Abstract

Tenofovir is the active metabolite of tenofovir disoproxil fumarate (TDF), a commonly used antiretroviral agent in HIV treatment and in HIV preexposure prophylaxis. After a long-term exposure, TDF is associated with kidney impairment. In the D:A:D study cohort of HIV-infected patients (22 603 HIV-infected patients with baseline estimated glomerular filtration rate (eGFR) 90 ml/min per 1.73 m), tenofovir exposure was associated after adjustment with an increased relative risk (1.18 a year) of developing chronic kidney disease (CKD) defined by the occurrence of an eGFR below 70 ml/min per 1.73 m [1]. Recent studies also suggested that tenofovir use in preexposure prophylaxis might also be associated with a weak decline in eGFR, a mean decrease in eGFR after 60 months of treatment was 6 ml/min in the Bangkok Tenofovir study [2], and around 2 ml/min per 1.73 m during a median follow-up of 18 months in Partners Prep Study [3]. The decline in eGFR associated with tenofovir use is not always reversible after treatment cessation [4]. Tenofovir has a mitochondrial toxicity in tubular cells, leading to kidney tubular dysfunction (KTD) [5]. KTD affects 10.6–19% of the patients receiving tenofovir [6,7]. Tubular tenofovir toxicity is probably dose dependent.
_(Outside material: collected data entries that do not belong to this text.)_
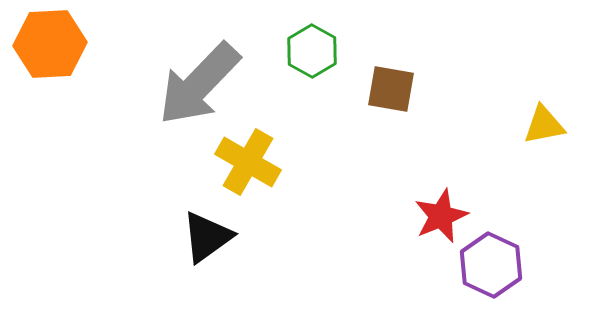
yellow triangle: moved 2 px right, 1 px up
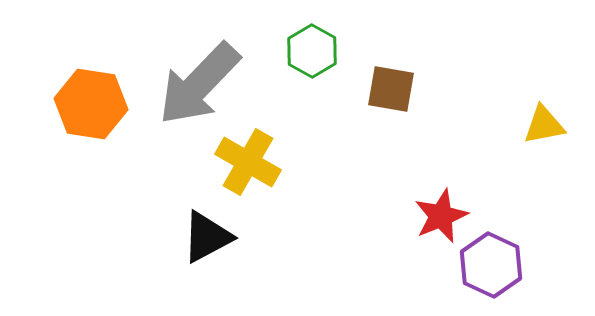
orange hexagon: moved 41 px right, 60 px down; rotated 12 degrees clockwise
black triangle: rotated 8 degrees clockwise
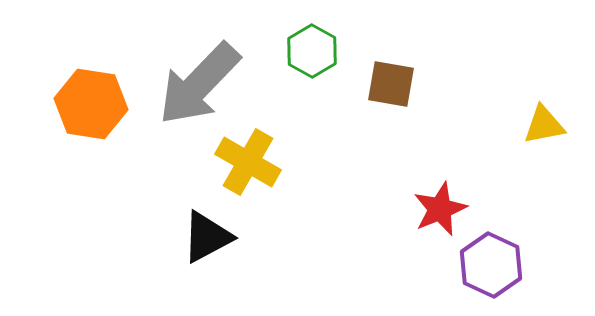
brown square: moved 5 px up
red star: moved 1 px left, 7 px up
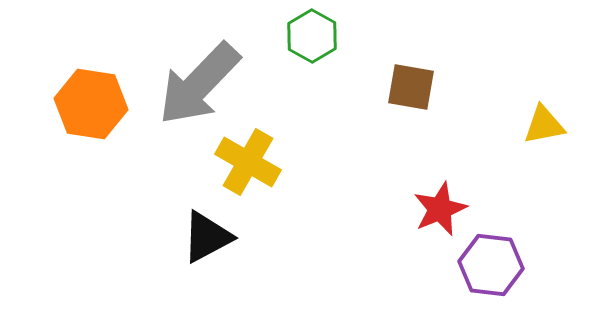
green hexagon: moved 15 px up
brown square: moved 20 px right, 3 px down
purple hexagon: rotated 18 degrees counterclockwise
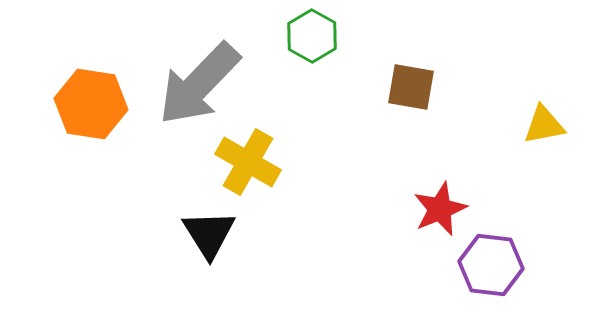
black triangle: moved 2 px right, 3 px up; rotated 34 degrees counterclockwise
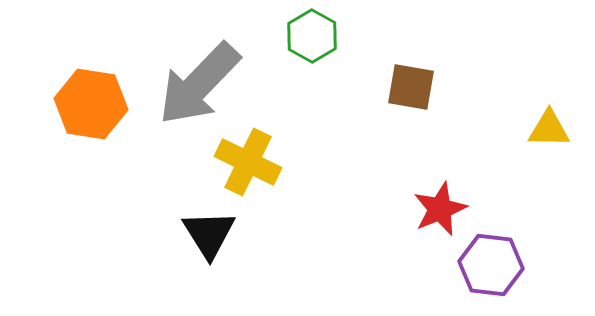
yellow triangle: moved 5 px right, 4 px down; rotated 12 degrees clockwise
yellow cross: rotated 4 degrees counterclockwise
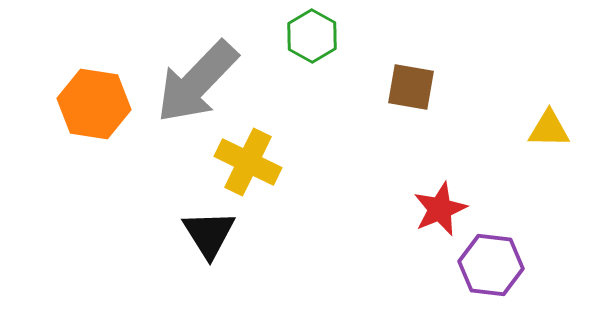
gray arrow: moved 2 px left, 2 px up
orange hexagon: moved 3 px right
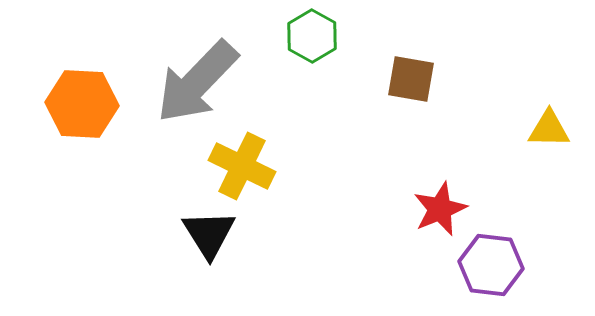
brown square: moved 8 px up
orange hexagon: moved 12 px left; rotated 6 degrees counterclockwise
yellow cross: moved 6 px left, 4 px down
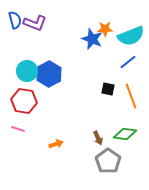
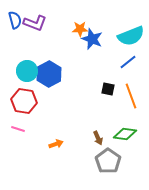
orange star: moved 25 px left
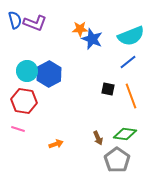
gray pentagon: moved 9 px right, 1 px up
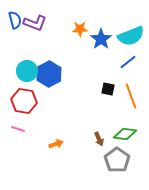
blue star: moved 9 px right; rotated 15 degrees clockwise
brown arrow: moved 1 px right, 1 px down
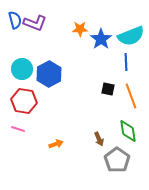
blue line: moved 2 px left; rotated 54 degrees counterclockwise
cyan circle: moved 5 px left, 2 px up
green diamond: moved 3 px right, 3 px up; rotated 75 degrees clockwise
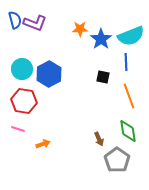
black square: moved 5 px left, 12 px up
orange line: moved 2 px left
orange arrow: moved 13 px left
Indeed, an association between high-trough tenofovir plasma concentrations and KTD (defined by hypophosphatemia, hypouricemia, nondiabetic glucosuria, b-2 microglobulinuria, or a-1 microglobulinuria) was previously observed [6,7]. However, a decrease in eGFR may be observed without evidence for KTD. It is crucial to identify mechanisms and risk factors of tenofovir renal toxicity. Tenofovir penetrates in tubular cells by several tubular transporters. Polymorphisms in genes encoding for tubular transporters organic cationic transporter 1, multidrug resistant protein 2 (MRP-2) and 4 (MRP-4) were associated with increased tenofovir plasma concentrations and increased risk of KTD or of decrease in eGFR [8–11].